Instructions for the task - Write out every line of the material below as a numbered list, skipping any blank lines.

Material drawn from a dataset
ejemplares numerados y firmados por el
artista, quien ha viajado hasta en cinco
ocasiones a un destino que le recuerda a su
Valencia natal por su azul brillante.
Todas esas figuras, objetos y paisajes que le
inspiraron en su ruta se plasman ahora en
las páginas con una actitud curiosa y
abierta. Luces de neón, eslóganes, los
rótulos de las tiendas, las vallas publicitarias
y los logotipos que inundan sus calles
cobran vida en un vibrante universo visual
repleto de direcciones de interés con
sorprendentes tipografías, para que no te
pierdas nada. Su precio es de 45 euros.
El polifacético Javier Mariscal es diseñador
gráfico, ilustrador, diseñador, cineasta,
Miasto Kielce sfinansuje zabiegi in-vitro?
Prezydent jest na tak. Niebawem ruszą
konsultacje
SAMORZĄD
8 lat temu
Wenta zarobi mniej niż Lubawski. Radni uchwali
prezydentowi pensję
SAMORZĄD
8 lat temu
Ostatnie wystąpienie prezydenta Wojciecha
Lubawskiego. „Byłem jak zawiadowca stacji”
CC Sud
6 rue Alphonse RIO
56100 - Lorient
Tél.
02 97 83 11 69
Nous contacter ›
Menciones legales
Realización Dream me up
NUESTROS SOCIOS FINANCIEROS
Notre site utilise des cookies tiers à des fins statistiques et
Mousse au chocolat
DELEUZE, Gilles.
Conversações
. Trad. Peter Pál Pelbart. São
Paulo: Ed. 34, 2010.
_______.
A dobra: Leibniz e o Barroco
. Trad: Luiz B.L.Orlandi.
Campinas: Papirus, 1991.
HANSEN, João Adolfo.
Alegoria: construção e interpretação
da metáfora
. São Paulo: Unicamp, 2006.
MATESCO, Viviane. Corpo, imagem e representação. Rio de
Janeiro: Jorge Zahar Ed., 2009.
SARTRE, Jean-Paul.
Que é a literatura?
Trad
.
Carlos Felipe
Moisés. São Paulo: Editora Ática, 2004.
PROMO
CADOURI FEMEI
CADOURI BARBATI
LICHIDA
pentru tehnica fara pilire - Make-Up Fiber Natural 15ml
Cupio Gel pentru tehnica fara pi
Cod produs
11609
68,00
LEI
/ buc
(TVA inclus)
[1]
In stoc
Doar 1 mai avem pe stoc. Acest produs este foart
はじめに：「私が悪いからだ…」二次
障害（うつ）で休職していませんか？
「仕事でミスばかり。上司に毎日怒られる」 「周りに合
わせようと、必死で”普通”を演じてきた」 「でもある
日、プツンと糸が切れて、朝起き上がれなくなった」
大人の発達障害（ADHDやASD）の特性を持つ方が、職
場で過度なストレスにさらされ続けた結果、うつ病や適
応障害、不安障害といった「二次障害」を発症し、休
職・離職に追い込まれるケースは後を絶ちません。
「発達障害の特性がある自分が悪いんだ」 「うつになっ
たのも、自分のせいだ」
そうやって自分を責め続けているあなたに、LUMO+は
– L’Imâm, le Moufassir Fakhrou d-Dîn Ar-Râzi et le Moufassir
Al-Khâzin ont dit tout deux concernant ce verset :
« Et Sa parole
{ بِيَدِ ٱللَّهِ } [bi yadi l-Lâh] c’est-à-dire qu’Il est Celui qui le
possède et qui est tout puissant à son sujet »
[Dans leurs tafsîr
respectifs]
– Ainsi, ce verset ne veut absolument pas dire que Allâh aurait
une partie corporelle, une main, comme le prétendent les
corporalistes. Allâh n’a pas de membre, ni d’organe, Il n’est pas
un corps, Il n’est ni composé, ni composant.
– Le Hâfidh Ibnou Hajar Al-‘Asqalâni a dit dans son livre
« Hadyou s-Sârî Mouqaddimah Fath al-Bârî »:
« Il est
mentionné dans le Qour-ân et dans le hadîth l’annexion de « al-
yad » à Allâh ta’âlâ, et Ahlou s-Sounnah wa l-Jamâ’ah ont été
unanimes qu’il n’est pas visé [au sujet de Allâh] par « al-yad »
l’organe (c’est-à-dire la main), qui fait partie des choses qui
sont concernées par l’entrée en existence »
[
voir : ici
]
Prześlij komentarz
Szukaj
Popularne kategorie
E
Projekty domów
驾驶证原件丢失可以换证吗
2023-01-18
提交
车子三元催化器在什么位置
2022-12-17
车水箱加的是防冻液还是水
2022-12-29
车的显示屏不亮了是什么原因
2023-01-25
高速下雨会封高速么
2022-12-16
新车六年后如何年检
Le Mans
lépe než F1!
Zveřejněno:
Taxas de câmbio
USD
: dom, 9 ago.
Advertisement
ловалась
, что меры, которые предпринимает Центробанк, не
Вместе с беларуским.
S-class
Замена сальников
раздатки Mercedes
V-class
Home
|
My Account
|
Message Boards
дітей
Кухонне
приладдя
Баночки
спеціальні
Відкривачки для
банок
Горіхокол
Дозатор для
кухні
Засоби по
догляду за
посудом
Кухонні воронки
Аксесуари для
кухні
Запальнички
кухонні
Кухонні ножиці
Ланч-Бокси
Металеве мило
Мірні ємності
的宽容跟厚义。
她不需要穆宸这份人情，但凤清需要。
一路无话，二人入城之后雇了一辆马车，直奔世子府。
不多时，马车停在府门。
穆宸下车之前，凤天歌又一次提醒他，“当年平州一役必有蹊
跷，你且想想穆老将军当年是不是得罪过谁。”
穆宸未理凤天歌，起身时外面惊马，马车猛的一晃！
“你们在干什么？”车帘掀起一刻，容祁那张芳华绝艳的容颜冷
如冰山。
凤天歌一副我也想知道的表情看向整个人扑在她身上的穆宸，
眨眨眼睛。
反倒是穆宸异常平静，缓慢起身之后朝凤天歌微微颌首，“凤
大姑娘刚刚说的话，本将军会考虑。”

Output -
1. ejemplares numerados y firmados por el
2. artista, quien ha viajado hasta en cinco
3. ocasiones a un destino que le recuerda a su
4. Valencia natal por su azul brillante.
5. Todas esas figuras, objetos y paisajes que le
6. inspiraron en su ruta se plasman ahora en
7. las páginas con una actitud curiosa y
8. abierta. Luces de neón, eslóganes, los
9. rótulos de las tiendas, las vallas publicitarias
10. y los logotipos que inundan sus calles
11. cobran vida en un vibrante universo visual
12. repleto de direcciones de interés con
13. sorprendentes tipografías, para que no te
14. pierdas nada. Su precio es de 45 euros.
15. El polifacético Javier Mariscal es diseñador
16. gráfico, ilustrador, diseñador, cineasta,
17. Miasto Kielce sfinansuje zabiegi in-vitro?
18. Prezydent jest na tak. Niebawem ruszą
19. konsultacje
20. SAMORZĄD
21. 8 lat temu
22. Wenta zarobi mniej niż Lubawski. Radni uchwali
23. prezydentowi pensję
24. SAMORZĄD
25. 8 lat temu
26. Ostatnie wystąpienie prezydenta Wojciecha
27. Lubawskiego. „Byłem jak zawiadowca stacji”
28. CC Sud
29. 6 rue Alphonse RIO
30. 56100 - Lorient
31. Tél.
32. 02 97 83 11 69
33. Nous contacter ›
34. Menciones legales
35. Realización Dream me up
36. NUESTROS SOCIOS FINANCIEROS
37. Notre site utilise des cookies tiers à des fins statistiques et
38. Mousse au chocolat
39. DELEUZE, Gilles.
40. Conversações
41. . Trad. Peter Pál Pelbart. São
42. Paulo: Ed. 34, 2010.
43. _______.
44. A dobra: Leibniz e o Barroco
45. . Trad: Luiz B.L.Orlandi.
46. Campinas: Papirus, 1991.
47. HANSEN, João Adolfo.
48. Alegoria: construção e interpretação
49. da metáfora
50. . São Paulo: Unicamp, 2006.
51. MATESCO, Viviane. Corpo, imagem e representação. Rio de
52. Janeiro: Jorge Zahar Ed., 2009.
53. SARTRE, Jean-Paul.
54. Que é a literatura?
55. Trad
56. .
57. Carlos Felipe
58. Moisés. São Paulo: Editora Ática, 2004.
59. PROMO
60. CADOURI FEMEI
61. CADOURI BARBATI
62. LICHIDA
63. pentru tehnica fara pilire - Make-Up Fiber Natural 15ml
64. Cupio Gel pentru tehnica fara pi
65. Cod produs
66. 11609
67. 68,00
68. LEI
69. / buc
70. (TVA inclus)
71. [1]
72. In stoc
73. Doar 1 mai avem pe stoc. Acest produs este foart
74. はじめに：「私が悪いからだ…」二次
75. 障害（うつ）で休職していませんか？
76. 「仕事でミスばかり。上司に毎日怒られる」 「周りに合
77. わせようと、必死で”普通”を演じてきた」 「でもある
78. 日、プツンと糸が切れて、朝起き上がれなくなった」
79. 大人の発達障害（ADHDやASD）の特性を持つ方が、職
80. 場で過度なストレスにさらされ続けた結果、うつ病や適
81. 応障害、不安障害といった「二次障害」を発症し、休
82. 職・離職に追い込まれるケースは後を絶ちません。
83. 「発達障害の特性がある自分が悪いんだ」 「うつになっ
84. たのも、自分のせいだ」
85. そうやって自分を責め続けているあなたに、LUMO+は
86. – L’Imâm, le Moufassir Fakhrou d-Dîn Ar-Râzi et le Moufassir
87. Al-Khâzin ont dit tout deux concernant ce verset :
88. « Et Sa parole
89. { بِيَدِ ٱللَّهِ } [bi yadi l-Lâh] c’est-à-dire qu’Il est Celui qui le
90. possède et qui est tout puissant à son sujet »
91. [Dans leurs tafsîr
92. respectifs]
93. – Ainsi, ce verset ne veut absolument pas dire que Allâh aurait
94. une partie corporelle, une main, comme le prétendent les
95. corporalistes. Allâh n’a pas de membre, ni d’organe, Il n’est pas
96. un corps, Il n’est ni composé, ni composant.
97. – Le Hâfidh Ibnou Hajar Al-‘Asqalâni a dit dans son livre
98. « Hadyou s-Sârî Mouqaddimah Fath al-Bârî »:
99. « Il est
100. mentionné dans le Qour-ân et dans le hadîth l’annexion de « al-
101. yad » à Allâh ta’âlâ, et Ahlou s-Sounnah wa l-Jamâ’ah ont été
102. unanimes qu’il n’est pas visé [au sujet de Allâh] par « al-yad »
103. l’organe (c’est-à-dire la main), qui fait partie des choses qui
104. sont concernées par l’entrée en existence »
105. [
106. voir : ici
107. ]
108. Prześlij komentarz
109. Szukaj
110. Popularne kategorie
111. E
112. Projekty domów
113. 驾驶证原件丢失可以换证吗
114. 2023-01-18
115. 提交
116. 车子三元催化器在什么位置
117. 2022-12-17
118. 车水箱加的是防冻液还是水
119. 2022-12-29
120. 车的显示屏不亮了是什么原因
121. 2023-01-25
122. 高速下雨会封高速么
123. 2022-12-16
124. 新车六年后如何年检
125. Le Mans
126. lépe než F1!
127. Zveřejněno:
128. Taxas de câmbio
129. USD
130. : dom, 9 ago.
131. Advertisement
132. ловалась
133. , что меры, которые предпринимает Центробанк, не
134. Вместе с беларуским.
135. S-class
136. Замена сальников
137. раздатки Mercedes
138. V-class
139. Home
140. |
141. My Account
142. |
143. Message Boards
144. дітей
145. Кухонне
146. приладдя
147. Баночки
148. спеціальні
149. Відкривачки для
150. банок
151. Горіхокол
152. Дозатор для
153. кухні
154. Засоби по
155. догляду за
156. посудом
157. Кухонні воронки
158. Аксесуари для
159. кухні
160. Запальнички
161. кухонні
162. Кухонні ножиці
163. Ланч-Бокси
164. Металеве мило
165. Мірні ємності
166. 的宽容跟厚义。
167. 她不需要穆宸这份人情，但凤清需要。
168. 一路无话，二人入城之后雇了一辆马车，直奔世子府。
169. 不多时，马车停在府门。
170. 穆宸下车之前，凤天歌又一次提醒他，“当年平州一役必有蹊
171. 跷，你且想想穆老将军当年是不是得罪过谁。”
172. 穆宸未理凤天歌，起身时外面惊马，马车猛的一晃！
173. “你们在干什么？”车帘掀起一刻，容祁那张芳华绝艳的容颜冷
174. 如冰山。
175. 凤天歌一副我也想知道的表情看向整个人扑在她身上的穆宸，
176. 眨眨眼睛。
177. 反倒是穆宸异常平静，缓慢起身之后朝凤天歌微微颌首，“凤
178. 大姑娘刚刚说的话，本将军会考虑。”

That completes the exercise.